[THE DATA]
== == ==

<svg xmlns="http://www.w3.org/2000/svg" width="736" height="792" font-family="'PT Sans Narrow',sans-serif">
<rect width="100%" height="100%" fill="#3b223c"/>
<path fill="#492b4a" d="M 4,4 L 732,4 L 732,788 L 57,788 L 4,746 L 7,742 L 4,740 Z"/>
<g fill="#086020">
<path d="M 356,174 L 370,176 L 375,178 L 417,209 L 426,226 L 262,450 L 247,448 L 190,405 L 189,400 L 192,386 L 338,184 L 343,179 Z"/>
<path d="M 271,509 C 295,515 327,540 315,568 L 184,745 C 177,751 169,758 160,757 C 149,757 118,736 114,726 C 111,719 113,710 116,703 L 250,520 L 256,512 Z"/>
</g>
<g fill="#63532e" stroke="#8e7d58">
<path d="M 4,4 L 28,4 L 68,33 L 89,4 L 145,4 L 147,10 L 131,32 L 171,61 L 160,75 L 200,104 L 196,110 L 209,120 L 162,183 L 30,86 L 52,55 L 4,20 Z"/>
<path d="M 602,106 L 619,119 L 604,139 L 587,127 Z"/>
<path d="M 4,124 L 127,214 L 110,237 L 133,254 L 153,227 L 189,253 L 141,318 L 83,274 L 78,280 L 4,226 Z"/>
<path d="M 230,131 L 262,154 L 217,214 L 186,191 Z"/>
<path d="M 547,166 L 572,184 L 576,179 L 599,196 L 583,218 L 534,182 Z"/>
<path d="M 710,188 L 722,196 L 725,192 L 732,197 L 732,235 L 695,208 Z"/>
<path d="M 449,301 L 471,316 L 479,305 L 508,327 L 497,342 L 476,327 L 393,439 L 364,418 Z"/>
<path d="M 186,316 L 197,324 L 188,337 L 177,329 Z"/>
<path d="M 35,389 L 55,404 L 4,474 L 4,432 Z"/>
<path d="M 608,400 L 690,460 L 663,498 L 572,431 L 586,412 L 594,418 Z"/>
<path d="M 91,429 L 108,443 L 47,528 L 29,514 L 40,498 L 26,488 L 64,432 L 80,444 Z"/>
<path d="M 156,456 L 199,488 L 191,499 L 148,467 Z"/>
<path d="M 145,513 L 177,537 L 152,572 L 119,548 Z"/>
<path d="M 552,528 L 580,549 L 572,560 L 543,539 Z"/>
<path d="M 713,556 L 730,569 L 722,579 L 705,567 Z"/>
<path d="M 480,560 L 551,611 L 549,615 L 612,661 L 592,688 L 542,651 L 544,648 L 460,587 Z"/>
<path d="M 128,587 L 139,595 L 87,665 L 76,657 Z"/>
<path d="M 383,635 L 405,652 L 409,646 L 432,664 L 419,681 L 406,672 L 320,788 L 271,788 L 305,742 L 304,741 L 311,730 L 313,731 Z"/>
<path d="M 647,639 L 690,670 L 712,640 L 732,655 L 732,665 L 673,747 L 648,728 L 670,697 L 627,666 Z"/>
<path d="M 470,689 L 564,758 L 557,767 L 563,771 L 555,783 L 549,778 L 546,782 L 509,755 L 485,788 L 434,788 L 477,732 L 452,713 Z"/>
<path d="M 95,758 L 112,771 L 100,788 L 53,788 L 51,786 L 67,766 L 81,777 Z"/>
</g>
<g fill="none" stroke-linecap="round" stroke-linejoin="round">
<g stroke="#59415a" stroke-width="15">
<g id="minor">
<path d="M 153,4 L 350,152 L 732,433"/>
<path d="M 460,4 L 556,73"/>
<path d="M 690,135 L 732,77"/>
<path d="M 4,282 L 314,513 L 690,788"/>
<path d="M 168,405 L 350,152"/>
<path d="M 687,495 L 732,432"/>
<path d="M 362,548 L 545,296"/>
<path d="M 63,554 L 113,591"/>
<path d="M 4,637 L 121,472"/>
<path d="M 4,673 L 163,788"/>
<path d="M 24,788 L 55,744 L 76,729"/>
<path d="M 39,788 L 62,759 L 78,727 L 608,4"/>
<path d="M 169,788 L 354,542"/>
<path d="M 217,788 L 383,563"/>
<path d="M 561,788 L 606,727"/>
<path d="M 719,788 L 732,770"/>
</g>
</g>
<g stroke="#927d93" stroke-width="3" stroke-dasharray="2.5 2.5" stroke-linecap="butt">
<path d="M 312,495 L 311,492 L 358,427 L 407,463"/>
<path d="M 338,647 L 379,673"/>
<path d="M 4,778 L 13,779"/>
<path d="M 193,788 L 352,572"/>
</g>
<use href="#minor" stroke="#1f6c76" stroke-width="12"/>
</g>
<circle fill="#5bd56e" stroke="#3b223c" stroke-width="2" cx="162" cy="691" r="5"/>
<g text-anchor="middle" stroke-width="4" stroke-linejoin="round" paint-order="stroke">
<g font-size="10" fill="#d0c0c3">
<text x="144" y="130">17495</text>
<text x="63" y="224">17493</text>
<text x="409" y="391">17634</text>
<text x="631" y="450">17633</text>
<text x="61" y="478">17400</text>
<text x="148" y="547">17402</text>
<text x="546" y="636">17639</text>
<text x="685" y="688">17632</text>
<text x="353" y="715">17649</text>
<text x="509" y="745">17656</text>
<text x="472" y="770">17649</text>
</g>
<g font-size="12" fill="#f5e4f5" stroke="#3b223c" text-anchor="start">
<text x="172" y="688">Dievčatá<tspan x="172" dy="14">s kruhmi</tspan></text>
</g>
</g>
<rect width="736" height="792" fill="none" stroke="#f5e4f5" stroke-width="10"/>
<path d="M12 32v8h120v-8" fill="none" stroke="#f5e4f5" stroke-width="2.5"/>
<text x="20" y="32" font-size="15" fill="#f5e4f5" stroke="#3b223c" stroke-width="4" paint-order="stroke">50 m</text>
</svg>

== == ==

[EXERCISE GOAL] All of the data must be returned exactly.

[ANSWER SPACE]
<svg xmlns="http://www.w3.org/2000/svg" width="736" height="792" font-family="'PT Sans Narrow',sans-serif">
<rect width="100%" height="100%" fill="#3b223c"/>
<path fill="#492b4a" d="M 4,4 L 732,4 L 732,788 L 57,788 L 4,746 L 7,742 L 4,740 Z"/>
<g fill="#086020">
<path d="M 356,174 L 370,176 L 375,178 L 417,209 L 426,226 L 262,450 L 247,448 L 190,405 L 189,400 L 192,386 L 338,184 L 343,179 Z"/>
<path d="M 271,509 C 295,515 327,540 315,568 L 184,745 C 177,751 169,758 160,757 C 149,757 118,736 114,726 C 111,719 113,710 116,703 L 250,520 L 256,512 Z"/>
</g>
<g fill="#63532e" stroke="#8e7d58">
<path d="M 4,4 L 28,4 L 68,33 L 89,4 L 145,4 L 147,10 L 131,32 L 171,61 L 160,75 L 200,104 L 196,110 L 209,120 L 162,183 L 30,86 L 52,55 L 4,20 Z"/>
<path d="M 602,106 L 619,119 L 604,139 L 587,127 Z"/>
<path d="M 4,124 L 127,214 L 110,237 L 133,254 L 153,227 L 189,253 L 141,318 L 83,274 L 78,280 L 4,226 Z"/>
<path d="M 230,131 L 262,154 L 217,214 L 186,191 Z"/>
<path d="M 547,166 L 572,184 L 576,179 L 599,196 L 583,218 L 534,182 Z"/>
<path d="M 710,188 L 722,196 L 725,192 L 732,197 L 732,235 L 695,208 Z"/>
<path d="M 449,301 L 471,316 L 479,305 L 508,327 L 497,342 L 476,327 L 393,439 L 364,418 Z"/>
<path d="M 186,316 L 197,324 L 188,337 L 177,329 Z"/>
<path d="M 35,389 L 55,404 L 4,474 L 4,432 Z"/>
<path d="M 608,400 L 690,460 L 663,498 L 572,431 L 586,412 L 594,418 Z"/>
<path d="M 91,429 L 108,443 L 47,528 L 29,514 L 40,498 L 26,488 L 64,432 L 80,444 Z"/>
<path d="M 156,456 L 199,488 L 191,499 L 148,467 Z"/>
<path d="M 145,513 L 177,537 L 152,572 L 119,548 Z"/>
<path d="M 552,528 L 580,549 L 572,560 L 543,539 Z"/>
<path d="M 713,556 L 730,569 L 722,579 L 705,567 Z"/>
<path d="M 480,560 L 551,611 L 549,615 L 612,661 L 592,688 L 542,651 L 544,648 L 460,587 Z"/>
<path d="M 128,587 L 139,595 L 87,665 L 76,657 Z"/>
<path d="M 383,635 L 405,652 L 409,646 L 432,664 L 419,681 L 406,672 L 320,788 L 271,788 L 305,742 L 304,741 L 311,730 L 313,731 Z"/>
<path d="M 647,639 L 690,670 L 712,640 L 732,655 L 732,665 L 673,747 L 648,728 L 670,697 L 627,666 Z"/>
<path d="M 470,689 L 564,758 L 557,767 L 563,771 L 555,783 L 549,778 L 546,782 L 509,755 L 485,788 L 434,788 L 477,732 L 452,713 Z"/>
<path d="M 95,758 L 112,771 L 100,788 L 53,788 L 51,786 L 67,766 L 81,777 Z"/>
</g>
<g fill="none" stroke-linecap="round" stroke-linejoin="round">
<g stroke="#59415a" stroke-width="15">
<g id="minor">
<path d="M 153,4 L 350,152 L 732,433"/>
<path d="M 460,4 L 556,73"/>
<path d="M 690,135 L 732,77"/>
<path d="M 4,282 L 314,513 L 690,788"/>
<path d="M 168,405 L 350,152"/>
<path d="M 687,495 L 732,432"/>
<path d="M 362,548 L 545,296"/>
<path d="M 63,554 L 113,591"/>
<path d="M 4,637 L 121,472"/>
<path d="M 4,673 L 163,788"/>
<path d="M 24,788 L 55,744 L 76,729"/>
<path d="M 39,788 L 62,759 L 78,727 L 608,4"/>
<path d="M 169,788 L 354,542"/>
<path d="M 217,788 L 383,563"/>
<path d="M 561,788 L 606,727"/>
<path d="M 719,788 L 732,770"/>
</g>
</g>
<g stroke="#927d93" stroke-width="3" stroke-dasharray="2.5 2.5" stroke-linecap="butt">
<path d="M 312,495 L 311,492 L 358,427 L 407,463"/>
<path d="M 338,647 L 379,673"/>
<path d="M 4,778 L 13,779"/>
<path d="M 193,788 L 352,572"/>
</g>
<use href="#minor" stroke="#1f6c76" stroke-width="12"/>
</g>
<circle fill="#5bd56e" stroke="#3b223c" stroke-width="2" cx="162" cy="691" r="5"/>
<g text-anchor="middle" stroke-width="4" stroke-linejoin="round" paint-order="stroke">
<g font-size="10" fill="#d0c0c3">
<text x="144" y="130">17495</text>
<text x="63" y="224">17493</text>
<text x="409" y="391">17634</text>
<text x="631" y="450">17633</text>
<text x="61" y="478">17400</text>
<text x="148" y="547">17402</text>
<text x="546" y="636">17639</text>
<text x="685" y="688">17632</text>
<text x="353" y="715">17649</text>
<text x="509" y="745">17656</text>
<text x="472" y="770">17649</text>
</g>
<g font-size="12" fill="#f5e4f5" stroke="#3b223c" text-anchor="start">
<text x="172" y="688">Dievčatá<tspan x="172" dy="14">s kruhmi</tspan></text>
</g>
</g>
<rect width="736" height="792" fill="none" stroke="#f5e4f5" stroke-width="10"/>
<path d="M12 32v8h120v-8" fill="none" stroke="#f5e4f5" stroke-width="2.5"/>
<text x="20" y="32" font-size="15" fill="#f5e4f5" stroke="#3b223c" stroke-width="4" paint-order="stroke">50 m</text>
</svg>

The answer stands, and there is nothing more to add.